Reproduce the entries verbatim, starting with the first line and continuing through the line containing "obturated using the", with both ends included.

-----

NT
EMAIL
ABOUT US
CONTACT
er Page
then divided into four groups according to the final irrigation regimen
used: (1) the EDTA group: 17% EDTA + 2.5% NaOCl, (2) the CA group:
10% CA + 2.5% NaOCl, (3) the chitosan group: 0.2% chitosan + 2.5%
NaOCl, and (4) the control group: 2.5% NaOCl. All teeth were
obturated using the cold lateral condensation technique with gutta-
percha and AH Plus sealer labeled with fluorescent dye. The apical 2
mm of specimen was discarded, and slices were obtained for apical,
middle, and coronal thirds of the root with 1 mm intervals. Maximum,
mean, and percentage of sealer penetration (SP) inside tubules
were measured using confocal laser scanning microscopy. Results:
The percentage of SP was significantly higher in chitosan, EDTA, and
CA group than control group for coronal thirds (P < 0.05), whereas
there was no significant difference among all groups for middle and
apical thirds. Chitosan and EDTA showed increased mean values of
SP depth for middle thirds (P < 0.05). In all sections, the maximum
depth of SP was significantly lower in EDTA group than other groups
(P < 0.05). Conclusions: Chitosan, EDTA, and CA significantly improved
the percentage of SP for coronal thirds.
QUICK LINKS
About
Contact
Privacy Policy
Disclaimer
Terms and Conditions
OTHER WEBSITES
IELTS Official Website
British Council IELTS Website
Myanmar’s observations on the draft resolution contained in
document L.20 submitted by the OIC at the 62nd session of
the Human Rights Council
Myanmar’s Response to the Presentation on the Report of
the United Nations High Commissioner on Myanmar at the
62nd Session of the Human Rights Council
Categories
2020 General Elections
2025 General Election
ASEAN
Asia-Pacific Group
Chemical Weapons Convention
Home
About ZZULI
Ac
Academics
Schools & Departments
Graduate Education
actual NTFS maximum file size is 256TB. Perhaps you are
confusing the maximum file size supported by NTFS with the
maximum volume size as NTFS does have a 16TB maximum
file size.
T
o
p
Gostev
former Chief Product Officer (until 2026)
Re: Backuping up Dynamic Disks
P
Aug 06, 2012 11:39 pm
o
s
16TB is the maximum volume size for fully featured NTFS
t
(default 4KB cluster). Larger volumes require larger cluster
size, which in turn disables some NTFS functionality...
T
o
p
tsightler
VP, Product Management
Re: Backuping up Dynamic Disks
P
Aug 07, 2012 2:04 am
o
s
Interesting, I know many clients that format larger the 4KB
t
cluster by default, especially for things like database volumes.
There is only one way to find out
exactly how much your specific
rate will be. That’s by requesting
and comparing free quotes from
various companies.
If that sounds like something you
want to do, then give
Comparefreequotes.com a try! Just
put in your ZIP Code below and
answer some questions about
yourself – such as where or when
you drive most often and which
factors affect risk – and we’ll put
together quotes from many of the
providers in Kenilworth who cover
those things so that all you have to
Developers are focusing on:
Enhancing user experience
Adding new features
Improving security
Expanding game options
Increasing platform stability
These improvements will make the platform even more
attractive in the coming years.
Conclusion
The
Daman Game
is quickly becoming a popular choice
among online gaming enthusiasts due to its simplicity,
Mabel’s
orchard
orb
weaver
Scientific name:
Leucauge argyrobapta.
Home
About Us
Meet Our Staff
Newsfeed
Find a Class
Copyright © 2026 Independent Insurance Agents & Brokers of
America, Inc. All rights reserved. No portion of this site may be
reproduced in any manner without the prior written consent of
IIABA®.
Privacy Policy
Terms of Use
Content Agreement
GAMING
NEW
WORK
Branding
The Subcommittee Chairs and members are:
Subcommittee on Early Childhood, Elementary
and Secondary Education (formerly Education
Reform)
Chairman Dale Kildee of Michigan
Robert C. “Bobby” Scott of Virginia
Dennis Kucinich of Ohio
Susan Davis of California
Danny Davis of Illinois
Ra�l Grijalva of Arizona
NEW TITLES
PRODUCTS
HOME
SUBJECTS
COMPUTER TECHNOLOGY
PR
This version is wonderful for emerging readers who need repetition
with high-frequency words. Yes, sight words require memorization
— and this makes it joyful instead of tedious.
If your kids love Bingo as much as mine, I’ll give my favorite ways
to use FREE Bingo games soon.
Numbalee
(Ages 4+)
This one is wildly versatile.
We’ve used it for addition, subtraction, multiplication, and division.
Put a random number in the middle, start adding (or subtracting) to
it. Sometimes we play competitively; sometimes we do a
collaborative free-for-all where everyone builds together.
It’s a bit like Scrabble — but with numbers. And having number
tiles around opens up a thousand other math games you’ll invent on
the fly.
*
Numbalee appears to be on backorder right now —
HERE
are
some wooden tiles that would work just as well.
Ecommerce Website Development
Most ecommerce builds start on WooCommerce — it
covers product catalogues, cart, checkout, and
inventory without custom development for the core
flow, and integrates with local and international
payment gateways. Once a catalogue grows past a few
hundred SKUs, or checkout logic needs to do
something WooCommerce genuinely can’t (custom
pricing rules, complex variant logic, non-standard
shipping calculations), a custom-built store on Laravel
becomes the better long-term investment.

-----

### RESULT FOR THIS EXERCISE
NT
EMAIL
ABOUT US
CONTACT
er Page
then divided into four groups according to the final irrigation regimen
used: (1) the EDTA group: 17% EDTA + 2.5% NaOCl, (2) the CA group:
10% CA + 2.5% NaOCl, (3) the chitosan group: 0.2% chitosan + 2.5%
NaOCl, and (4) the control group: 2.5% NaOCl. All teeth were
obturated using the cold lateral condensation technique with gutta-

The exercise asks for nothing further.